━━━ DATA LISTING ━━━
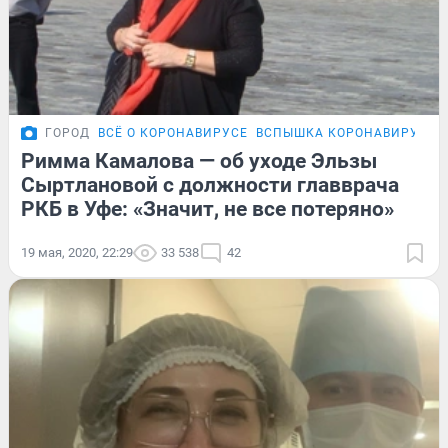
ГОРОД
ВСЁ О КОРОНАВИРУСЕ
ВСПЫШКА КОРОНАВИРУСА В
Римма Камалова — об уходе Эльзы
Сыртлановой с должности главврача
РКБ в Уфе: «Значит, не все потеряно»
19 мая, 2020, 22:29
33 538
42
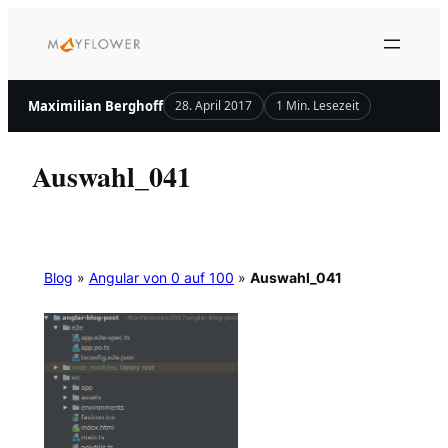
Zum
Inhalt
springen
Maximilian Berghoff
28. April 2017
1 Min. Lesezeit
Auswahl_041
Blog
»
Angular von 0 auf 100
»
Auswahl_041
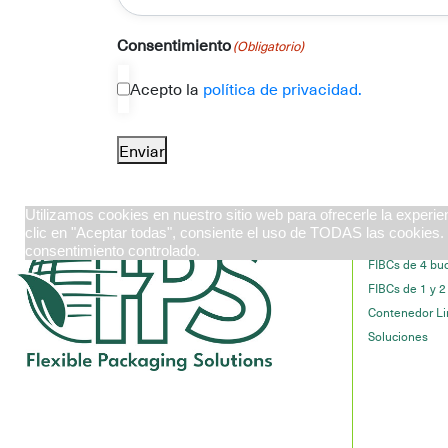
Consentimiento
(Obligatorio)
Acepto la
política de privacidad.
Enviar
Utilizamos cookies en nuestro sitio web para ofrecerle la experie
clic en "Aceptar todas", consiente el uso de TODAS las cookies. 
Productos 
consentimiento controlado.
FIBCs de 4 bu
FIBCs de 1 y 2
Contenedor Li
Soluciones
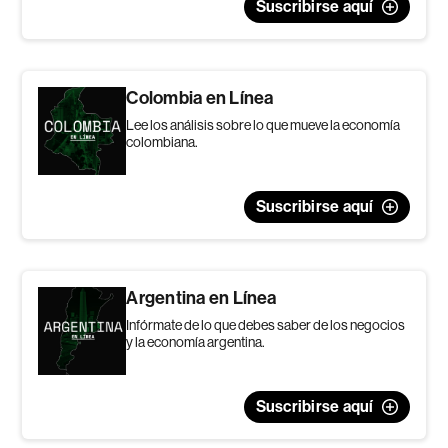
Suscribirse aquí
Colombia en Línea
Lee los análisis sobre lo que mueve la economía
colombiana.
Suscribirse aquí
Argentina en Línea
Infórmate de lo que debes saber de los negocios
y la economía argentina.
Suscribirse aquí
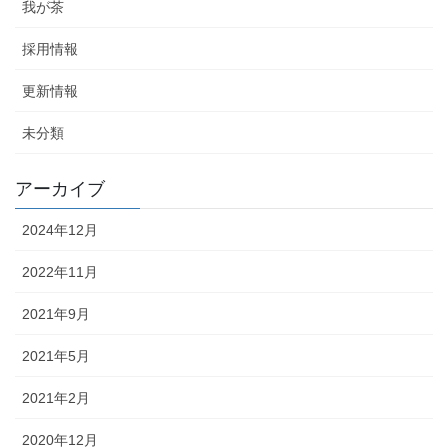
我が茶
採用情報
更新情報
未分類
アーカイブ
2024年12月
2022年11月
2021年9月
2021年5月
2021年2月
2020年12月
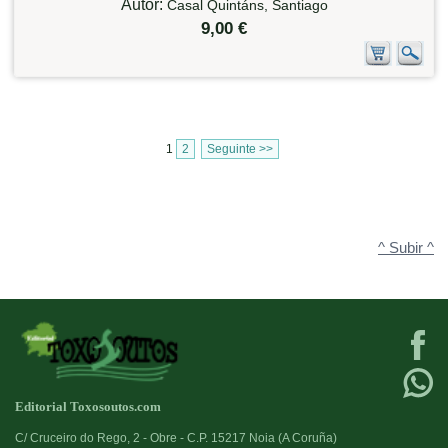
Autor:
Casal Quintáns, Santiago
9,00 €
1
2
Seguinte >>
^ Subir ^
Editorial Toxosoutos.com
C/ Cruceiro do Rego, 2 - Obre - C.P. 15217 Noia (A Coruña)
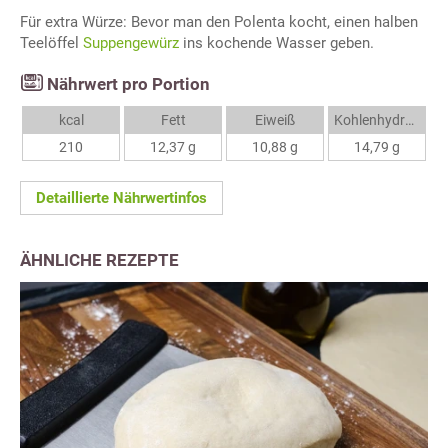
Für extra Würze: Bevor man den Polenta kocht, einen halben
Teelöffel
Suppengewürz
ins kochende Wasser geben.
Nährwert pro Portion
kcal
Fett
Eiweiß
Kohlenhydrate
210
12,37 g
10,88 g
14,79 g
Detaillierte Nährwertinfos
ÄHNLICHE REZEPTE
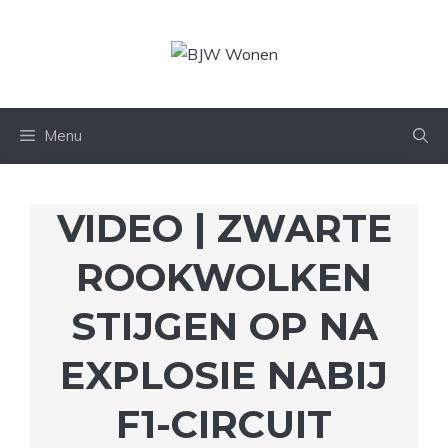
Ga
naar
de
inhoud
Menu
VIDEO | ZWARTE
ROOKWOLKEN
STIJGEN OP NA
EXPLOSIE NABIJ
F1-CIRCUIT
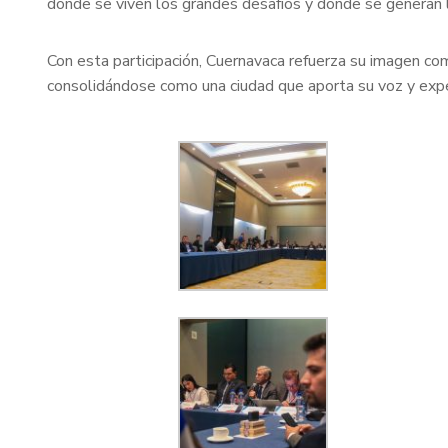
donde se viven los grandes desafíos y donde se generan 
Con esta participación, Cuernavaca refuerza su imagen com
consolidándose como una ciudad que aporta su voz y experi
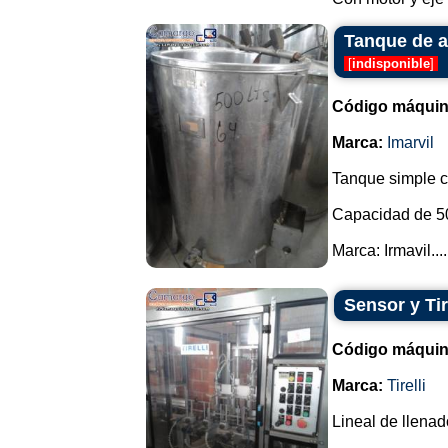
Tanque de a
[
indisponible
]
Código máquin
Marca:
Imarvil
Tanque simple c
Capacidad de 500
Marca: Irmavil....
Sensor y Tir
Código máquin
Marca:
Tirelli
Lineal de llenad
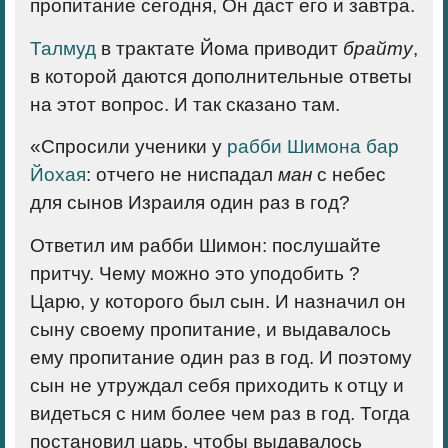
пропитание сегодня, Он даст его и завтра.
Талмуд
в трактате Йома приводит
брайту
,
в которой даются дополнительные ответы
на этот вопрос. И так сказано там.
«Спросили ученики у
рабби Шимона бар
Йохая
: отчего не ниспадал
ман
с небес
для сынов Израиля один раз в год?
Ответил им рабби Шимон: послушайте
притчу. Чему можно это уподобить ?
Царю, у которого был сын. И назначил он
сыну своему пропитание, и выдавалось
ему пропитание один раз в год. И поэтому
сын не утруждал себя приходить к отцу и
видеться с ним более чем раз в год. Тогда
постановил царь, чтобы выдавалось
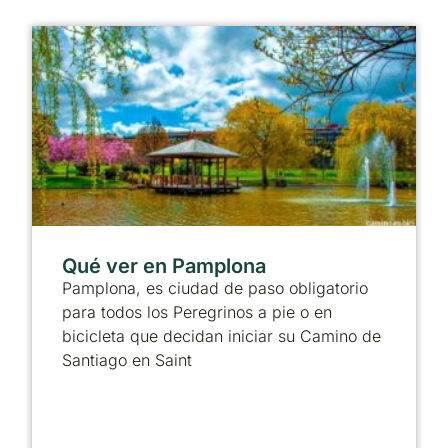
Qué ver en Pamplona
Pamplona, es ciudad de paso obligatorio
para todos los Peregrinos a pie o en
bicicleta que decidan iniciar su Camino de
Santiago en Saint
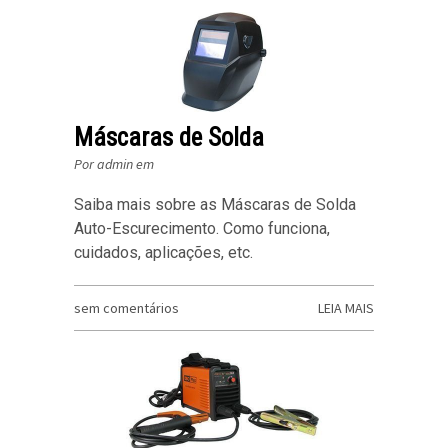
Máscaras de Solda
Por admin em
Saiba mais sobre as Máscaras de Solda
Auto-Escurecimento. Como funciona,
cuidados, aplicações, etc.
sem comentários
LEIA MAIS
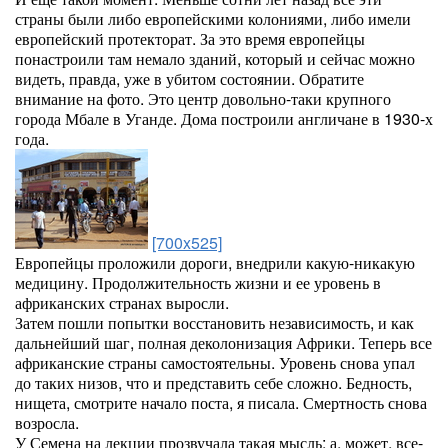
страны были либо европейскими колониями, либо имели
европейский протекторат. За это время европейцы
понастроили там немало зданий, который и сейчас можно
видеть, правда, уже в убитом состоянии. Обратите
внимание на фото. Это центр довольно-таки крупного
города Мбале в Уганде. Дома построили англичане в 1930-х
года.
[700x525]
Европейцы проложили дороги, внедрили какую-никакую
медицину. Продолжительность жизни и ее уровень в
африканских странах выросли.
Затем пошли попытки восстановить независимость, и как
дальнейший шаг, полная деколонизация Африки. Теперь все
африканские страны самостоятельны. Уровень снова упал
до таких низов, что и представить себе сложно. Бедность,
нищета, смотрите начало поста, я писала. Смертность снова
возросла.
У Семена на лекции прозвучала такая мысль: а, может, все-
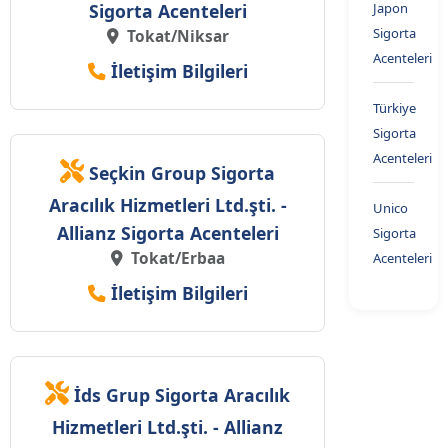
Sigorta Acenteleri
Japon
Sigorta
Tokat/Niksar
Acenteleri
İletişim Bilgileri
Türkiye
Sigorta
Acenteleri
Seçkin Group Sigorta
Aracılık Hizmetleri Ltd.şti. -
Unico
Allianz Sigorta Acenteleri
Sigorta
Tokat/Erbaa
Acenteleri
İletişim Bilgileri
İds Grup Sigorta Aracılık
Hizmetleri Ltd.şti. - Allianz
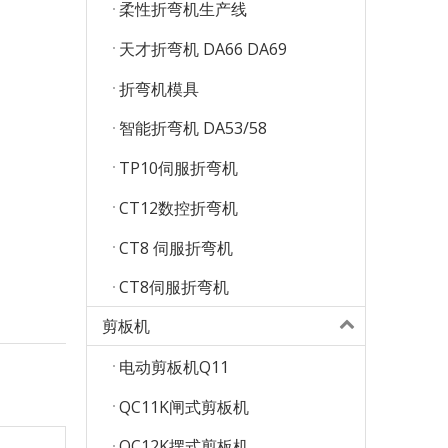
柔性折弯机生产线
天才折弯机 DA66 DA69
折弯机模具
智能折弯机 DA53/58
TP10伺服折弯机
CT12数控折弯机
CT8 伺服折弯机
CT8伺服折弯机
剪板机
电动剪板机Q11
QC11K闸式剪板机
QC12K摆式剪板机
━━━
§ EXERCISE BRIEF: Quote the records above exactly, from the first line through the line containing "Lineal de llenad", and leave out the pictures.

§ RESULT:
ГОРОД
ВСЁ О КОРОНАВИРУСЕ
ВСПЫШКА КОРОНАВИРУСА В
Римма Камалова — об уходе Эльзы
Сыртлановой с должности главврача
РКБ в Уфе: «Значит, не все потеряно»
19 мая, 2020, 22:29
33 538
42
Zum
Inhalt
springen
Maximilian Berghoff
28. April 2017
1 Min. Lesezeit
Auswahl_041
Blog
»
Angular von 0 auf 100
»
Auswahl_041
Consentimiento
(Obligatorio)
Acepto la
política de privacidad.
Enviar
Utilizamos cookies en nuestro sitio web para ofrecerle la experie
clic en "Aceptar todas", consiente el uso de TODAS las cookies. 
Productos 
consentimiento controlado.
FIBCs de 4 bu
FIBCs de 1 y 2
Contenedor Li
Soluciones
Suscribirse aquí
Colombia en Línea
Lee los análisis sobre lo que mueve la economía
colombiana.
Suscribirse aquí
Argentina en Línea
Infórmate de lo que debes saber de los negocios
y la economía argentina.
Suscribirse aquí
我が茶
採用情報
更新情報
未分類
アーカイブ
2024年12月
2022年11月
2021年9月
2021年5月
2021年2月
2020年12月
Autor:
Casal Quintáns, Santiago
9,00 €
1
2
Seguinte >>
^ Subir ^
Editorial Toxosoutos.com
C/ Cruceiro do Rego, 2 - Obre - C.P. 15217 Noia (A Coruña)
Für extra Würze: Bevor man den Polenta kocht, einen halben
Teelöffel
Suppengewürz
ins kochende Wasser geben.
Nährwert pro Portion
kcal
Fett
Eiweiß
Kohlenhydrate
210
12,37 g
10,88 g
14,79 g
Detaillierte Nährwertinfos
ÄHNLICHE REZEPTE
Ga
naar
de
inhoud
Menu
VIDEO | ZWARTE
ROOKWOLKEN
STIJGEN OP NA
EXPLOSIE NABIJ
F1-CIRCUIT
donde se viven los grandes desafíos y donde se generan 
Con esta participación, Cuernavaca refuerza su imagen com
consolidándose como una ciudad que aporta su voz y experi
Tanque de a
[
indisponible
]
Código máquin
Marca:
Imarvil
Tanque simple c
Capacidad de 500
Marca: Irmavil....
Sensor y Tir
Código máquin
Marca:
Tirelli
Lineal de llenad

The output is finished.